Cien días después, hemos visto morir familiares, amigos y conocidos. Hemos conocido el espanto de rogar por una cama o llorar por un poco de oxígeno. Hemos experimentado la desesperación al imaginar que esa tosecita persistente, ese estornudo inoportuno, ese dolorcito en la garganta, podrían ser señal de lo peor.
Cien días después, hemos incorporado ciertas palabras y expresiones a nuestra habla cotidiana (coronavirus, pandemia, Covid, mascarilla, guantes, pruebas rápidas, serológicas, moleculares, curvas, ivermectina, hidroxicloroquina, dexametasona, bono, suspensión perfecta, zoom, teletrabajo).
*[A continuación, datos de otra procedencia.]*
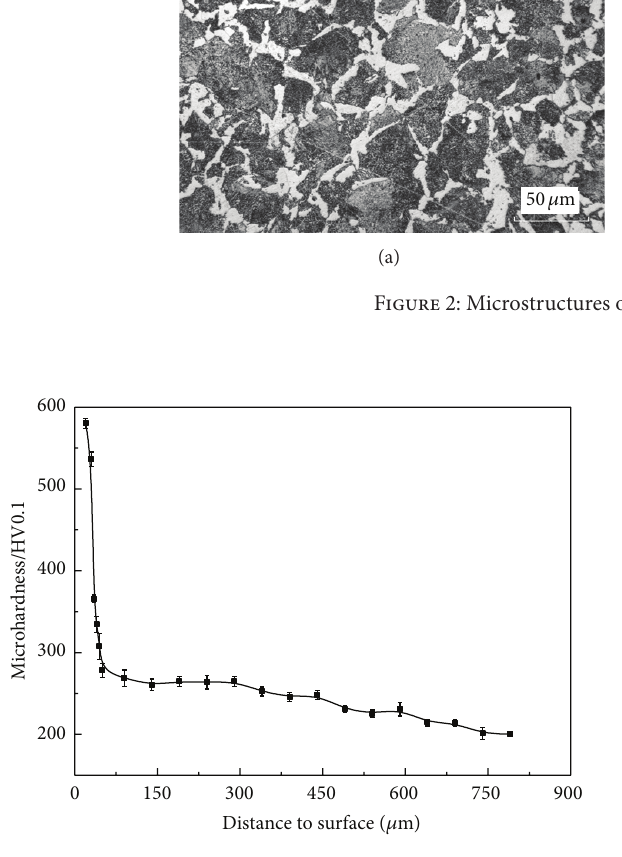
Figure 3: Microhardness profile of the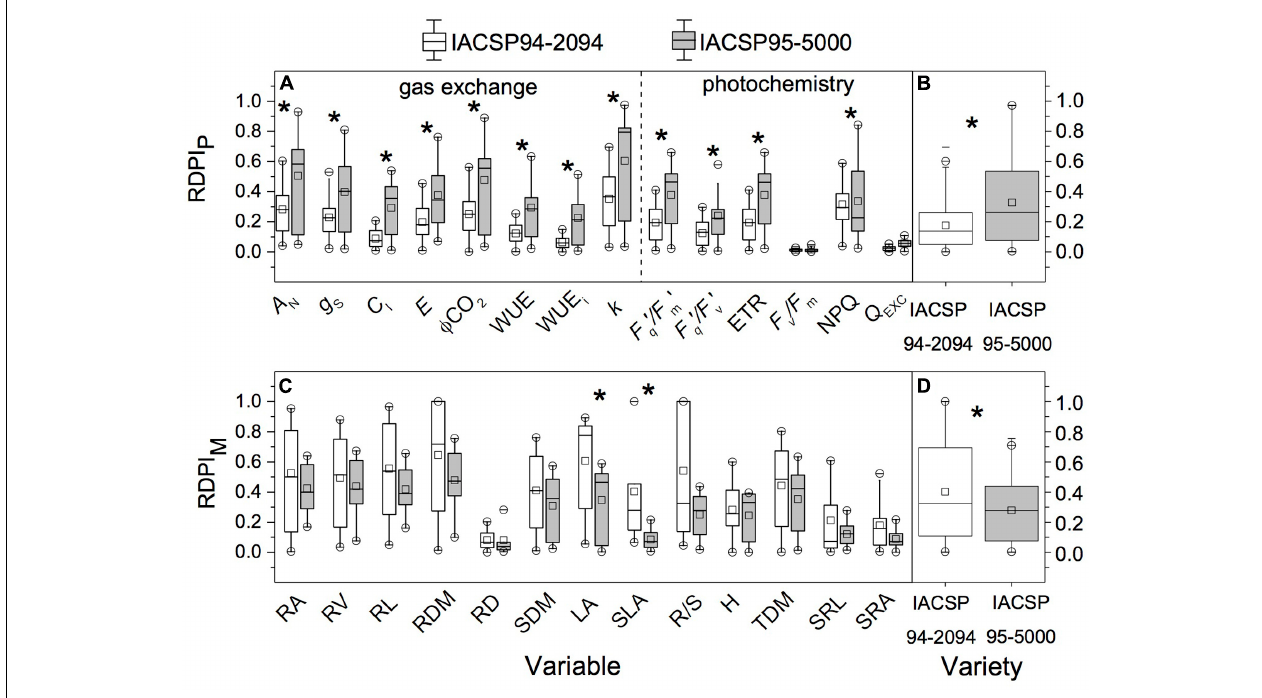
FIGURE 7 | Individual (for each trait, in A,C ) and overall (average of all traits, in B,D ) relative distance plasticity index considering physiological (RDPI P ) and morphological (RDPI M ) traits in sugarcane varieties IACSP94-2094 and IACSP95-5000 subjected to varying water availability. ∗ means significant difference between varieties ( p < 0.05, Mann–Whitney’s test). A N , leaf CO 2 assimilation; g S , stomatal conductance; C I , intercellular CO 2 partial pressure; E , transpiration; φ CO 2 , CO 2 fixation efficiency; WUE, actual photosynthetic water use efficiency; WUE i , intrinsic photosynthetic water use efficiency; k , instantaneous carboxylation efficiency; F q (cid:48) / F m (cid:48) , operating efficiency of photosystem II; F q (cid:48) / F v (cid:48) , photochemical quenching; ETR, apparent electron transport rate; F v / F m , potential quantum efficiency of photosystem II; NPQ, non-photochemical quenching; Q EXC , relative excess of light energy; RA, root area; RV, root volume; RL, root length; RDM, root dry mass; RD, root diameter; SDM, shoot dry mass; LA, leaf area; SLA, specific leaf area; R/S, root:shoot ratio; H , height; TDM, total dry mass; SRL, specific root length; SRA, specific root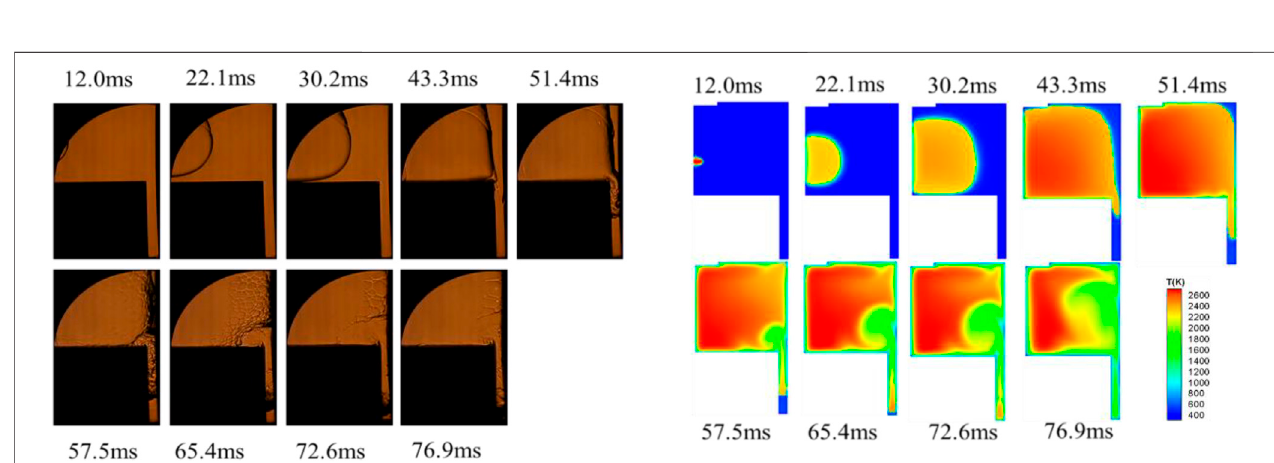
FIGURE 7 | Experimental observation and numerical simulation of methane fl ame propagation under wet wall condition at an initial pressure of 0.2 MPa.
Las repetimos tanto que nos atrevemos a discutir con epidemiólogos, contradecir a los salubristas, reírnos de la ciencia.
Cien días después, seguimos sin aprender a usar la mascarilla, a no abrazar a quienes queremos, a no mantener la distancia en las colas.
Cien días después, hemos visto a las clínicas salvar vidas a cambio de empobrecer a familias enteras.
Cien días después nos sabemos de memoria el discurso del presidente (“Cuando empezó la pandemia, teníamos 100 camas…”), no sabemos si reír cuando el MINSA anuncia que hay camas UCI disponibles, cuando el primer ministro contradice al ministro de Defensa, cuando el Congreso ni se toma la molestia de esconder sus conflictos de intereses.
Cien días después, extrañamos la vida que alguna vez tuvimos con todas sus imperfecciones.
Cien días después, ya no nos preguntamos qué pasará cuando termine esto, sino si esto alguna vez terminará.